Closed jackparmer closed 7 years ago
@jackparmer so they are! I'll correct this for the 2nd edition of the book. Let me know if you notice any others that are incorrect.
In the meantime, note discussion in the book about the importance of manually verifying geocoder results (which I did not do here). :)
Hey I noticed that most of the cities in the map has incorrect location (at least when I downloaded the content and tried the examples). For example, Chicago is not in Illinous, San Francisco is in Florida, etc. May I know if this only happens in my case? Thanks! ^u^
I used this: https://raw.githubusercontent.com/plotly/datasets/master/2014_us_cities.csv
For this map: https://plot.ly/python/bubble-maps/
Feel free to use if helpful!
@ExtremelySeriousChicken some of the values are a bit off, but it shouldn't be that bad. Can you post a screenshot?
@jackparmer thank you!
Here is the full code of the script part of the page...
//Width and height
var w = 500;
var h = 300;
//Define map projection
var projection = d3.geo.albersUsa()
.translate([w/2, h/2])
.scale([500]);
//Define path generator
var path = d3.geo.path()
.projection(projection);
//Define quantize scale to sort data values into buckets of color
var color = d3.scale.quantize()
.range(["rgb(237,248,233)","rgb(186,228,179)","rgb(116,196,118)","rgb(49,163,84)","rgb(0,109,44)"]);
//Colors taken from colorbrewer.js, included in the D3 download
//Create SVG element
var svg = d3.select("body")
.append("svg")
.attr("width", w)
.attr("height", h);
//Load in agriculture data
d3.csv("us-ag-productivity-2004.csv", function(data) {
//Set input domain for color scale
color.domain([
d3.min(data, function(d) { return d.value; }),
d3.max(data, function(d) { return d.value; })
]);
//Load in GeoJSON data
d3.json("us-states.json", function(json) {
//Merge the ag. data and GeoJSON
//Loop through once for each ag. data value
for (var i = 0; i < data.length; i++) {
var dataState = data[i].state; //Grab state name
var dataValue = parseFloat(data[i].value); //Grab data value, and convert from string to float
//Find the corresponding state inside the GeoJSON
for (var j = 0; j < json.features.length; j++) {
var jsonState = json.features[j].properties.name;
if (dataState == jsonState) {
//Copy the data value into the JSON
json.features[j].properties.value = dataValue;
//Stop looking through the JSON
break;
}
}
}
//Bind data and create one path per GeoJSON feature
svg.selectAll("path")
.data(json.features)
.enter()
.append("path")
.attr("d", path)
.style("fill", function(d) {
//Get data value
var value = d.properties.value;
if (value) {
//If value exists…
return color(value);
} else {
//If value is undefined…
return "#ccc";
}
});
//Load in cities data
d3.csv("us-cities.csv", function(data) {
svg.selectAll("circle")
.data(data)
.enter()
.append("circle")
.attr("cx", function(d) {
return projection([d.lon, d.lat])[0];
})
.attr("cy", function(d) {
return projection([d.lon, d.lat])[1];
})
.attr("r", function(d) {
return Math.sqrt(parseInt(d.population) * 0.00004);
})
.style("fill", "yellow")
.style("opacity", 0.75)
.append("title")
.text(function(d){
return d.place + ":" + d.population;
});
});
});
});
Oh, you’re right!
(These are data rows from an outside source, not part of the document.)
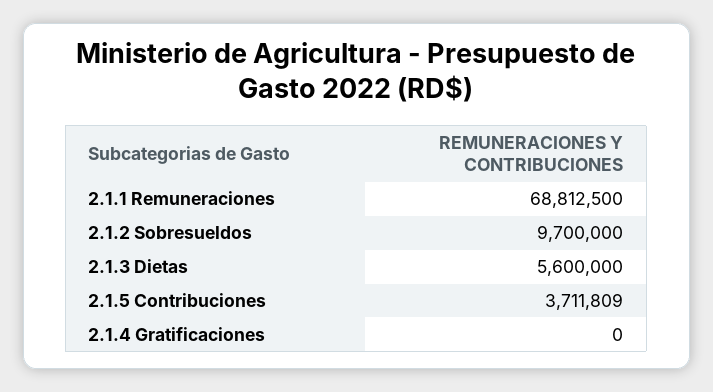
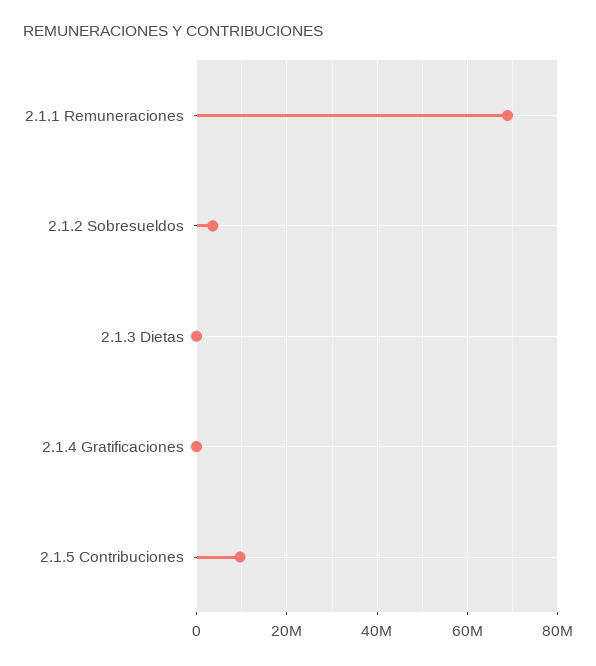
  {
    "2.1.1 Remuneraciones": 68812500,
-   "2.1.2 Sobresueldos": 9700000,
+   "2.1.2 Sobresueldos": 4000000,
-   "2.1.3 Dietas": 5600000,
+   "2.1.3 Dietas": 0,
-   "2.1.5 Contribuciones": 3711809,
+   "2.1.5 Contribuciones": 10000000,
    "2.1.4 Gratificaciones": 0
  }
This is really bad, and must have been the result of me sorting the place names independently of lat/lon values. I’ll fix this, thanks.
All, I updated the values using geocaching. Just change from .txt to .csv. us-cities.txt
Thank you all very much for reporting this (huge) oversight on my part.
I've corrected the data for the 2nd edition of the book. Thanks!
In,
https://raw.githubusercontent.com/alignedleft/d3-book/master/chapter_12/us-cities.csv
San Francisco and Boston are incorrect.